Sunday, December 09, 2007

Religiously yours

I'm starting to think America is in the midst of more than just a religious battle. The massive contradictions of mass religious belief has led America to a full-blown nervous breakdown.

Witness Colorado over this past weekend:
Three people were shot to death and six were wounded in Colorado on Sunday in two church-related shootings in the U.S. Christian heartland...

The second one has 7,000 people in the megachurch when the shooting happened. A security guild finished off the gunman. The first shooting happened at a Christian missionary training center seventy miles away, with the gunman escaping, so it's reasonable to bet that the incidents might be related and rather chilling to suspect they might not.

It seemed about time for the violence to reach the megachurches, situated as they are in the heartland where gun control is weakest. So many people in one place. Centers of community, therefore natural gravitation points.

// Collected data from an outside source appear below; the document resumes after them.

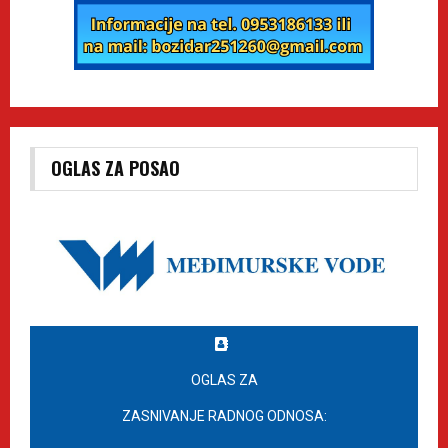
OGLAS ZA POSAO
OGLAS ZA
ZASNIVANJE RADNOG ODNOSA:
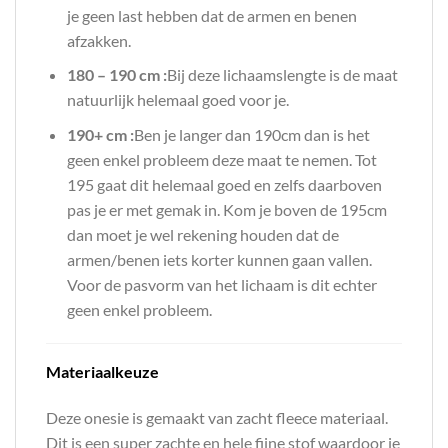
je geen last hebben dat de armen en benen
afzakken.
180 – 190 cm :
Bij deze lichaamslengte is de maat
natuurlijk helemaal goed voor je.
190+ cm :
Ben je langer dan 190cm dan is het
geen enkel probleem deze maat te nemen. Tot
195 gaat dit helemaal goed en zelfs daarboven
pas je er met gemak in. Kom je boven de 195cm
dan moet je wel rekening houden dat de
armen/benen iets korter kunnen gaan vallen.
Voor de pasvorm van het lichaam is dit echter
geen enkel probleem.
Materiaalkeuze
Deze onesie is gemaakt van zacht fleece materiaal.
Dit is een super zachte en hele fijne stof waardoor je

Oddly enough, the first incident was sparked by the refusal to house a stranger, which some might consider an un-Christian act:

In the Arvada shooting, a young man came to the door of the Youth With a Mission dormitory asking for a place to stay, the group said in a statement.

When he was told he could not be accommodated there, he pulled out a handgun and opened fire. Two youth staffers were killed and two were wounded. They had been up late cleaning up after a Christmas party.

The mission is an international and interdenominational Christian organization that trains young people to work as missionaries.


As to the site of the second attack:
The New Life Church was founded 20 years ago by pastor Ted Haggard who resigned in disgrace a year ago after admitting to sexually immoral conduct following a friendship with a male prostitute.

Now, I don't want to imply that the churches brought these terrors upon themselves. Maybe a more pious person might believe that those very infractions, the inhospitality and the homosexuality, marked these organizations for God's wrath or Satan's messenger. Joseph and Mary didn't open up on all those innkeepers who told them sorry, all rooms already booked. It just seems that religion is on the front burner, poised to boil over.

The early Presidential race, particularly the GOP preach-off, has put it there. You've got Mitt Romney asking to be included among like-thinking Jesus worshippers, and Mike Huckabee acting like his God is finally giving him props.

Romney's speech prompted lefty Dem Lawrence O'Donnell to go nuclear on the Mormon religion -- something he helps portray on HBO's Big Love -- this morning on the McLaughlin Group:
This was the worst political speech of my lifetime. Because this man stood there and said to you "this is the faith of my fathers." And you, and none of these commentators who liked this speech realized that the faith of his fathers is a racist faith. As of 1978 it was an officially racist faith, and for political convenience in 1978 it switched. And it said "OK, black people can be in this church." He believes, if he believes the faith of his fathers, that black people are black because in heaven they turned away from God, in this demented, Scientology-like notion of what was going on in heaven before the creation of the earth.

Whether or not you agree with O'Donnell or his own righteous fervor, it's a wild clip, as each other other commentators (Buchanan, Crowley, Clift, John himself) descend into anarchic contention, professional pundits suddenly made incredibly uncomfortable and not having the time to settle back into their usual bullshit. O'Donnell's the bomb thrower and everyone allows themselves to get blown up, over and over until saved by sponsor.

And whether or not you agree with O'Donnell, the big issue he's igniting is whether recent religions are actually synthetic monsters, not worthy of being spoken of in the same breath as Christianity, Judaism, Buddhism, uh, Islam. Is Scientology a religion, or a collection of extremely misguided believers in kooky myths built by con men? Is Mormonism the same, just with a century and a half headstart?

Do any of their faithful have a place in the highest seat of American political power?

Is that even safe?

Even Conservative pundit George F. Will has a problem with Mike Huckabee, per this generally derogatory bunch on This Week with George Stephanopoulos. (Cokie Roberts: "You're getting back to the same problem, the Republicans don't have a candidate, that's your problem!") And Huckabee is looking a little less lovable after revelations of the past week, a rapist/murderer released for political reasons, and sticking to his 1992 position on quarantining AIDS sufferers.

The Catholic Church, which had it's breakdown over the past decade, is still recovering, awkwardly.

If you take O'Donnell's assault on the founding and beliefs of relatively recently minted religions to their natural philosophical conclusion, all religions are built on unprovable supernatural beliefs, hence all strict believers are too nuts to be President.

This is why the Romneys, Huckabees and, yes, Bushes of the world should be embracing the separation of church & state. Imagine that a Mormon hater gets in, uses Cheney-era precedents to wiretap Romney, rendition his sorry ass, and torture him with impunity. It's good to be king, but nobody gets to be king forever.

And if you take the questions O'Donnell sparks all the way down the line, one might ask, is religion itself the Root of All Evil?

Or, as George Carlin so hilariously reveals, religion is...well...why is God so bad with money?